| EXERCISE DIRECTIONS |
I need only the number of lines in this data that contain the string "which".

Data excerpts
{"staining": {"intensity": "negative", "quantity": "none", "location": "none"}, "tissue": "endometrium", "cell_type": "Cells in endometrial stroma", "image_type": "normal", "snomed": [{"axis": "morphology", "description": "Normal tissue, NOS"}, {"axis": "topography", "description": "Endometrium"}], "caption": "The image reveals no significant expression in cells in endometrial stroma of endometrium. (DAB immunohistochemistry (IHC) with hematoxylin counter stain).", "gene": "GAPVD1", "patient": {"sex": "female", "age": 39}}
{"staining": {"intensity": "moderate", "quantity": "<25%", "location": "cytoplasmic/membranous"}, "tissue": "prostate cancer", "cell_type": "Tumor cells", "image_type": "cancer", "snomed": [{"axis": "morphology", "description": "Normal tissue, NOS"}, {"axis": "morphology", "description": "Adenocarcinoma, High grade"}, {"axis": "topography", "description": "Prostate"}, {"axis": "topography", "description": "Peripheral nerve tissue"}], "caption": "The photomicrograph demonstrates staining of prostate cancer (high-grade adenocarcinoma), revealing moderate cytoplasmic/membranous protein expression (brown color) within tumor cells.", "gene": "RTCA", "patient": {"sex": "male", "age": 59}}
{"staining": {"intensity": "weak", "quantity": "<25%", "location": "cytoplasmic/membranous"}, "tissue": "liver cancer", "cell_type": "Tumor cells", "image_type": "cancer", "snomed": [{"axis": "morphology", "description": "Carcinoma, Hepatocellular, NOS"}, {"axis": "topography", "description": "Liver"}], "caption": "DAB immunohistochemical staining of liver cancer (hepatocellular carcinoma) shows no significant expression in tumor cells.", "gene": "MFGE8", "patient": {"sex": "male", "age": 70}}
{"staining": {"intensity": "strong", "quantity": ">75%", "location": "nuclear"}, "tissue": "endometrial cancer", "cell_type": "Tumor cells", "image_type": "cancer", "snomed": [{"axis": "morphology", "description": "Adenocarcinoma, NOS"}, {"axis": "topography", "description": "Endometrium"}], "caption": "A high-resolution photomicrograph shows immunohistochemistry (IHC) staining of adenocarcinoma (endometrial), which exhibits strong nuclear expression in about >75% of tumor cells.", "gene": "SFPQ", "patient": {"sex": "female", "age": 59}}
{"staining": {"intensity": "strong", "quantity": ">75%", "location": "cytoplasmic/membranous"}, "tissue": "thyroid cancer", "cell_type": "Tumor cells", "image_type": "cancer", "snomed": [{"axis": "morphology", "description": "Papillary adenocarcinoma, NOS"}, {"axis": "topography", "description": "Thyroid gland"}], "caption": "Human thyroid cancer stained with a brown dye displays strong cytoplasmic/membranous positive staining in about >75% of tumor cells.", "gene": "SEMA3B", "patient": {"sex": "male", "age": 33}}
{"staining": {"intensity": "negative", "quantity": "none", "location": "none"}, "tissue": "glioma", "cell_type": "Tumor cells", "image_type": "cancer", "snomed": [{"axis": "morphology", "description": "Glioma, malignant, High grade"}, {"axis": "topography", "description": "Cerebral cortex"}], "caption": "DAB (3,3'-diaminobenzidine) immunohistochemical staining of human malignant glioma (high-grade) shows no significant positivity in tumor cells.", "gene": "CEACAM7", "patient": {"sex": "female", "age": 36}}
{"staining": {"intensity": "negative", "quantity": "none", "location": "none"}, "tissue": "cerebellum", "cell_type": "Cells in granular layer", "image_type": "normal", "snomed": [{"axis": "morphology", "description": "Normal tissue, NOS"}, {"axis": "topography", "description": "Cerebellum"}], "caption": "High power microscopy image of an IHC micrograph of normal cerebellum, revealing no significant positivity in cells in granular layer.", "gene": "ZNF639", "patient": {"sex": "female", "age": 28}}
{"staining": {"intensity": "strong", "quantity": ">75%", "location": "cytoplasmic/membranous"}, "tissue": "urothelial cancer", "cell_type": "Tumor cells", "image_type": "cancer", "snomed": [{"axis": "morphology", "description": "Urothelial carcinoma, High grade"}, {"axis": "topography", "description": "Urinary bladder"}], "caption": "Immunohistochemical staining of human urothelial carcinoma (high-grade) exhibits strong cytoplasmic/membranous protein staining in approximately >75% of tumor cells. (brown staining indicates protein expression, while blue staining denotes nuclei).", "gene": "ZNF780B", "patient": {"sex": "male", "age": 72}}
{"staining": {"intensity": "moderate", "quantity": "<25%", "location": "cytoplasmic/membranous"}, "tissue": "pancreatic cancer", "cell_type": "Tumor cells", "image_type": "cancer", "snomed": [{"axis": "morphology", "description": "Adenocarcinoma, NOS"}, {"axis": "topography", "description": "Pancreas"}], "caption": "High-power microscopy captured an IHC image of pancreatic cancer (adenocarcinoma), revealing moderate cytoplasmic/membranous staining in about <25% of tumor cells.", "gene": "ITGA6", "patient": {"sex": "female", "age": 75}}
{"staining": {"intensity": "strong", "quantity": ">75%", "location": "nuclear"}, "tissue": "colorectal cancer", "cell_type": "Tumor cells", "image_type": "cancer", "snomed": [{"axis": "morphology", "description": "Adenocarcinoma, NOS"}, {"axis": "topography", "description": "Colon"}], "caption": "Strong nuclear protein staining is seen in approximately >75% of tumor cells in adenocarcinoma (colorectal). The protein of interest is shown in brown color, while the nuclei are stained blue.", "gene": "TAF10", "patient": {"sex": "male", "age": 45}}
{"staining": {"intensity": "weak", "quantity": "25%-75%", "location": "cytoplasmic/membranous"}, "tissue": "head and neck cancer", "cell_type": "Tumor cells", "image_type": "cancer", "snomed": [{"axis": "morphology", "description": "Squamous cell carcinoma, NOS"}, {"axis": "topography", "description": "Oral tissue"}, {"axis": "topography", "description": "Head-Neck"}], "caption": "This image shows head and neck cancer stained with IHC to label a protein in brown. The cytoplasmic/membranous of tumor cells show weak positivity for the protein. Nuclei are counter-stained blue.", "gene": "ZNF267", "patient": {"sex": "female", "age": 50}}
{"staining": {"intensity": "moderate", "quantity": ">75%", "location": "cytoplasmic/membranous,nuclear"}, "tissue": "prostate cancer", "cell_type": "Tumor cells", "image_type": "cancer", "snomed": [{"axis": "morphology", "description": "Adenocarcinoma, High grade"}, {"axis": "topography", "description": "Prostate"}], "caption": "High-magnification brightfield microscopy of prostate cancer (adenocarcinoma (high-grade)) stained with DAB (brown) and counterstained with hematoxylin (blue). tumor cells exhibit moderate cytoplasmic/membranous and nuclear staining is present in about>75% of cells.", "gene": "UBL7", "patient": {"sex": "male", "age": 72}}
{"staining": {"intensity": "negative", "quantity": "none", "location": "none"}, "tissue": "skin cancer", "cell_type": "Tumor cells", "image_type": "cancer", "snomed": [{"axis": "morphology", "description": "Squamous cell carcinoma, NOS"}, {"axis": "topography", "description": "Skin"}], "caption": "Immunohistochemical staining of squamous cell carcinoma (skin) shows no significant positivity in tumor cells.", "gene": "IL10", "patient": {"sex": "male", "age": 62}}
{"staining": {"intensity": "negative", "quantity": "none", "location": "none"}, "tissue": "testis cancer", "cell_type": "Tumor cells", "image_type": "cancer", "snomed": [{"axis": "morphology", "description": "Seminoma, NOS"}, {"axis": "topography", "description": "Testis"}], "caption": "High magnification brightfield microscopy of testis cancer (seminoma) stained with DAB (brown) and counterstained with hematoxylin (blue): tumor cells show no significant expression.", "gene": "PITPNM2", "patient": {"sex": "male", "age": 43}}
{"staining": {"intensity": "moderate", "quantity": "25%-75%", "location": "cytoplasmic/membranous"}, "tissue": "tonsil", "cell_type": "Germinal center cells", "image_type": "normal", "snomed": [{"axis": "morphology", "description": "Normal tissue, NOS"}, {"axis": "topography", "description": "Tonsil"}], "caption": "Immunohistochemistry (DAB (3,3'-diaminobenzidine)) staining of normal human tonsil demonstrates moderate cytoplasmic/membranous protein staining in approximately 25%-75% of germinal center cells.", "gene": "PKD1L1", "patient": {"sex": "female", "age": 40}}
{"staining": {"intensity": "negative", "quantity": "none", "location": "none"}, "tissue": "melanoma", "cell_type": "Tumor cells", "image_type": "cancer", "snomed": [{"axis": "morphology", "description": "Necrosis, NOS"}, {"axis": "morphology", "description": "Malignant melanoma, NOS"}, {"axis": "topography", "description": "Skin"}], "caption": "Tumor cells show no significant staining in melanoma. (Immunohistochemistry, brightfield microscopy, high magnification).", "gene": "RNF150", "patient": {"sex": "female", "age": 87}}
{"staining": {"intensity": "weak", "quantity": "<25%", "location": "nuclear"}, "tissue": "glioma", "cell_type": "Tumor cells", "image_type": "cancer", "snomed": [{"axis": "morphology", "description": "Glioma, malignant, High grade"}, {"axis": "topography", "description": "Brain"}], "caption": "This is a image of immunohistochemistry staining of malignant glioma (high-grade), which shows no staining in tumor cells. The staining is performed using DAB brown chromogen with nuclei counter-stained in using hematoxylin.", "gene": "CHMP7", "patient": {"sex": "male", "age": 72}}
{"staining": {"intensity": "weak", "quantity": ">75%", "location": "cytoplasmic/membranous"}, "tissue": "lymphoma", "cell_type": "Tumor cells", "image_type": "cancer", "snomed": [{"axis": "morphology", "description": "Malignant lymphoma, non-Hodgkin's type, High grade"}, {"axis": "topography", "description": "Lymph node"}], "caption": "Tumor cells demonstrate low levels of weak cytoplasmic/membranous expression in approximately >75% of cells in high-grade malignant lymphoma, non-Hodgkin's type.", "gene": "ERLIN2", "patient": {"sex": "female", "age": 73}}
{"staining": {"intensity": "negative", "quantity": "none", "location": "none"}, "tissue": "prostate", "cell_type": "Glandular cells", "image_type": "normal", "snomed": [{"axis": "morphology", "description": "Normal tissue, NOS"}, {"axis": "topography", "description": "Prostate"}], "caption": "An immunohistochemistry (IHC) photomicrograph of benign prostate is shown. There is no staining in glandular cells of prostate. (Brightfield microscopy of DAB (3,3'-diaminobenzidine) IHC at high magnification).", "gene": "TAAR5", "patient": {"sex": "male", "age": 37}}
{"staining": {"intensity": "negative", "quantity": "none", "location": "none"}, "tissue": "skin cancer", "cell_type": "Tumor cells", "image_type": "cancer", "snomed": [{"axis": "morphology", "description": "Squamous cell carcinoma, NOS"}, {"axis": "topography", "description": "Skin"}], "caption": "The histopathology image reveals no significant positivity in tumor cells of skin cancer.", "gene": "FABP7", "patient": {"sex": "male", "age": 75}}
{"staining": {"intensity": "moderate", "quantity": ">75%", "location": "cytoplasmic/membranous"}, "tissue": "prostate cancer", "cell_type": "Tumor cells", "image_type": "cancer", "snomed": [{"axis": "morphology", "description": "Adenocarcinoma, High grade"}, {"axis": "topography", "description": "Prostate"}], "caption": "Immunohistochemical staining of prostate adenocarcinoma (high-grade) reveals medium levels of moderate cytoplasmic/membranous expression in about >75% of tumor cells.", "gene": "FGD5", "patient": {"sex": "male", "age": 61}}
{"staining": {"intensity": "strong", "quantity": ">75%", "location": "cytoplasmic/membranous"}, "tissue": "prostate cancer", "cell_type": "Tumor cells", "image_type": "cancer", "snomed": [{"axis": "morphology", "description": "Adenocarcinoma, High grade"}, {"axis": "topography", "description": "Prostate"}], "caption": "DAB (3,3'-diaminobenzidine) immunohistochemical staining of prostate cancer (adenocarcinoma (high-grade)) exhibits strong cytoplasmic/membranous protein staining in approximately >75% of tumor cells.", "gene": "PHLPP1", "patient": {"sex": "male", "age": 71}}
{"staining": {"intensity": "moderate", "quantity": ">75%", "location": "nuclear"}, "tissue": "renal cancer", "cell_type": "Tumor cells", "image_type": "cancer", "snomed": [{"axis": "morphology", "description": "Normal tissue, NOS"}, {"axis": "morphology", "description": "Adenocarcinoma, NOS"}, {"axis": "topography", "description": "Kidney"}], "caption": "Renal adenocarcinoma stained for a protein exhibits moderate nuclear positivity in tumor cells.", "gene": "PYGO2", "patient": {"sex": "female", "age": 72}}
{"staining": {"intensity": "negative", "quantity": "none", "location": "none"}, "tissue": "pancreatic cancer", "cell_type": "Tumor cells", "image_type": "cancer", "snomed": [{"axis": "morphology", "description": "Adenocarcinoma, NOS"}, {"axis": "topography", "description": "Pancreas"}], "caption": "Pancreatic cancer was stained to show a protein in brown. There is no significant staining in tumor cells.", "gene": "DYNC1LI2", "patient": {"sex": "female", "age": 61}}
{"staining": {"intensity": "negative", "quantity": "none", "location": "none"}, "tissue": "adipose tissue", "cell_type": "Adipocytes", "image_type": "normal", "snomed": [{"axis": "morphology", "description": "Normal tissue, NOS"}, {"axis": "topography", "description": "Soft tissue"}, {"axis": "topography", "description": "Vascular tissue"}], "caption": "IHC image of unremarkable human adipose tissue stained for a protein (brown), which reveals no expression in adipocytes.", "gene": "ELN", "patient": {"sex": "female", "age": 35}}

| ANSWER SPACE |
3